IN A NIGHTMARE THAT RECURRED for years, Rupert Pratt found himself flying on an airplane, when suddenly the plane fell to pieces and he began falling endlessly into a cold, black void. The nightmare may well have endured because it was based on a real-life incident, itself more terrifying than any dream.
On Feb. 5, 1954, Pratt was a young airman aboard an Air Force transport plane that suddenly, and mysteriously, broke up in midair over Alaska. Seven passengers and three crewmen fell to their deaths, but Pratt and five others—all wearing parachutes—were somehow thrown clear of the splintered, plummeting fuselage. They survived not just the disaster in the air but the bone-chilling days that followed in the wilderness below.
Over the years, Pratt, 63, now a retired elementary school teacher in Scotia, N.Y., wondered about the other survivors but lost hope of seeing them again. “I guess with all the time that’s passed, [finding them] seemed a pretty daunting task,” he says. But when the 42nd anniversary of the disaster came around in February, Pratt says, “I woke up thinking about it and decided to give it a shot.” He was prompted by a Christmas gift from his son Greg, 25—a CD-ROM containing 85 million U.S. phone listings, every phone book in the nation.
The next day, in his Ellenton, Fla., home, Eli LaDuke picked up the phone, and a voice he didn’t recognize asked, “Mr. LaDuke, do you recall where you were on Feb. 5, 1954?” LaDuke, 62, a retired electronics engineer, thought for a second before saying the words Pratt had waited so long to hear: “In Alaska, near Mount McKinley.” It wasn’t long before Pratt had contacted all five of his fellow survivors.
Their doomed journey had begun as they stepped onto a C-47 on that winter day in 1954 for what was to have been a routine 260-mile flight from Anchorage to Fairbanks. There was only one hint that the day might go awry: “This was a real scroungy-looking plane,” recalls Huey Montgomery, 63, now a retired logger and strip miner in Evansville, Ind. An hour after takeoff, the flight got rough; the plane went into a dive and then leveled off. Suddenly “there was a loud bang and the engines stopped,” Pratt recalls. The fuselage tore apart, and before the plane plunged into a mountain, the six men were sucked out into the frigid sky. “I opened my eyes, and I was about 10,000 feet up,” recalls Ed Fox, 65, of Palm Bay, Fla., who retired from the Air Force after 20 years.

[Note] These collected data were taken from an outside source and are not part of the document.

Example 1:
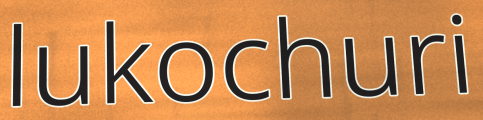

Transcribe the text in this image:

lukochuri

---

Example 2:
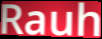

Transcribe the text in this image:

Rauh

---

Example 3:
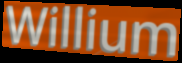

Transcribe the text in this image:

Willium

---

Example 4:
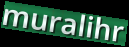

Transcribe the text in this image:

muralihr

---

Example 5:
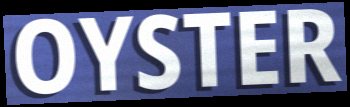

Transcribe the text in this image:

OYSTER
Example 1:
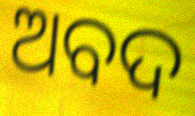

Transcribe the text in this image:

ଅବଦ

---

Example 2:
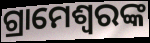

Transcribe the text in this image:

ଗ୍ରାମେଶ୍ୱରଙ୍କ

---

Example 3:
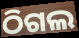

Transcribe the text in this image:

ଠିଗଲ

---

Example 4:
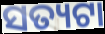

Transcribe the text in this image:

ସତ୍ୟଟା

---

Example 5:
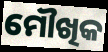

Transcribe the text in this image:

ମୌଖିକ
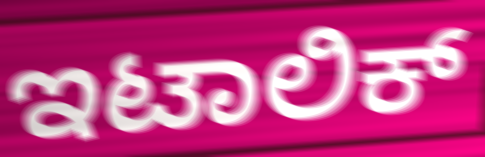
ಇಟಾಲಿಕ್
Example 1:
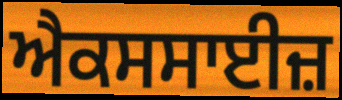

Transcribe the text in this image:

ਐਕਸਸਾਈਜ਼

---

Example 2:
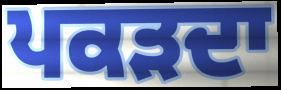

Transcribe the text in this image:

ਪਕੜਦਾ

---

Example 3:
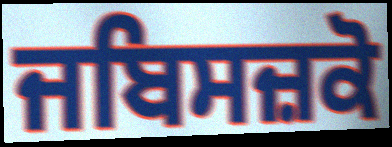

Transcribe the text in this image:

ਜਬਿਸਜ਼ਕੋ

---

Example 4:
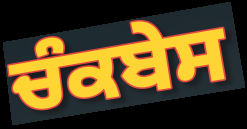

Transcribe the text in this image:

ਚੰਕਬੇਸ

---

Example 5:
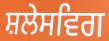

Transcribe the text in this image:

ਸ਼ਲੇਸਵਿਗ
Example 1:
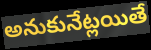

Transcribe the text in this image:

అనుకునేట్లయితే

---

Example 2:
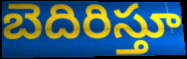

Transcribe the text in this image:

బెదిరిస్తూ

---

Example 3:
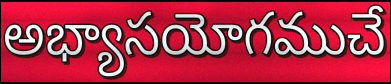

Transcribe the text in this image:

Saved by their parachutes—none of the six had ever used one before—each man landed alone. “It was the loneliest time in my whole life,” says Ed Olson, 62, a city-development manager in Elkader, Iowa. Eventually, Pratt, Olson and Fox met up and huddled for warmth through the night in the remnants of a parachute, rotating places to give each a turn in the middle. Two bush pilots spotted them the next day and returned with food, coffee and a doctor to attend to their wounds, including frostbite, cuts and bruises. When the weather cleared the following day, the trio were flown out.
Fifteen miles away, up the mountain near the crash site, LaDuke, Montgomery and Bobby Sallis formed a second group. For them, the wreckage became a makeshift camp. Before an Air Force helicopter rescued them, they had no food and endured three days of howling winds and temperatures of 35 degrees below zero. “I was afraid to fall asleep for fear of freezing,” says Sallis, 64, a retired Huntsville, Ala., government contracts negotiator.

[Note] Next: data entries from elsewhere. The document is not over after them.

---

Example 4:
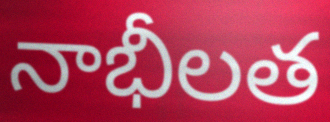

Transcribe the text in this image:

నాభీలత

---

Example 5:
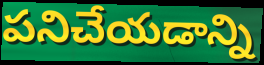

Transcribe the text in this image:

పనిచేయడాన్ని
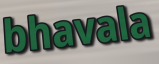
bhavala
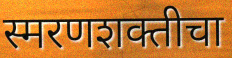
स्मरणशक्तीचा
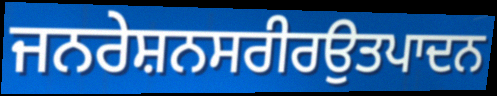
ਜਨਰੇਸ਼ਨਸਰੀਰਉਤਪਾਦਨ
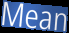
Mean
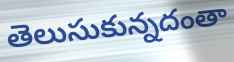
తెలుసుకున్నదంతా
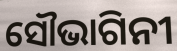
ସୌଭାଗିନୀ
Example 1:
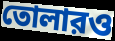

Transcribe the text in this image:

তোলারও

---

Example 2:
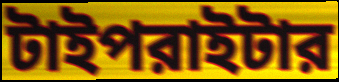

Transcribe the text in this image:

টাইপরাইটার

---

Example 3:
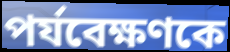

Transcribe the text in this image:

পর্যবেক্ষণকে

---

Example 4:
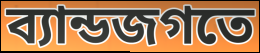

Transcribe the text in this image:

ব্যান্ডজগতে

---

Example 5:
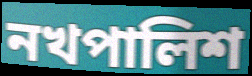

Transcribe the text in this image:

নখপালিশ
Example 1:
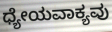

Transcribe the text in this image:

ಧ್ಯೇಯವಾಕ್ಯವು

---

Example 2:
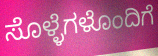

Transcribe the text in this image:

ಸೊಳ್ಳೆಗಳೊಂದಿಗೆ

The six were briefly hospitalized in Anchorage and within two weeks had returned to duty. “Today, they bring in a whole planeload of psychologists after a thing like that,” says Fox. “But back then, you fall off your horse, you get back on.” They never got together again—that is, until recently, when the reunion Pratt orchestrated took place in Fairborn, Ohio, near Wright-Patterson Air Force Base.
Not surprisingly, they discovered that the experience had left deep scars. Most suffered a chronic fear of flying (only one of the six, LaDuke, had flown to the reunion). Some, like Pratt, suffered nightmares, and all were troubled by the mystery of why the flight ended in disaster. They did not know that the Air Force had prepared an accident report. Says Pratt: “We never really discussed the crash while we were out there or in the hospital. That was part of the problem.” Some of the mystery was solved when Keith Betscher, 44, son of the C-47’s pilot, Earl, read aloud a 1954 letter to his family from one of his dad’s fellow officers. Step by step the writer related how ice built up, the right engine stalled, the plane went into a steep dive, and G-forces literally pulled the aircraft apart. “That letter explained a lot,” says Montgomery.
Now that they’ve reunited, the men have already made plans for the future: a memorial plaque at Wright-Patterson and a newsletter to keep in touch. Nothing, however, is likely to erase their memories. “It never leaves you,” says Sallis of the crash. “Every time you hear about a plane crash anywhere, you’re reminded. And you wonder: Why did I survive and others didn’t? That’s always the question.”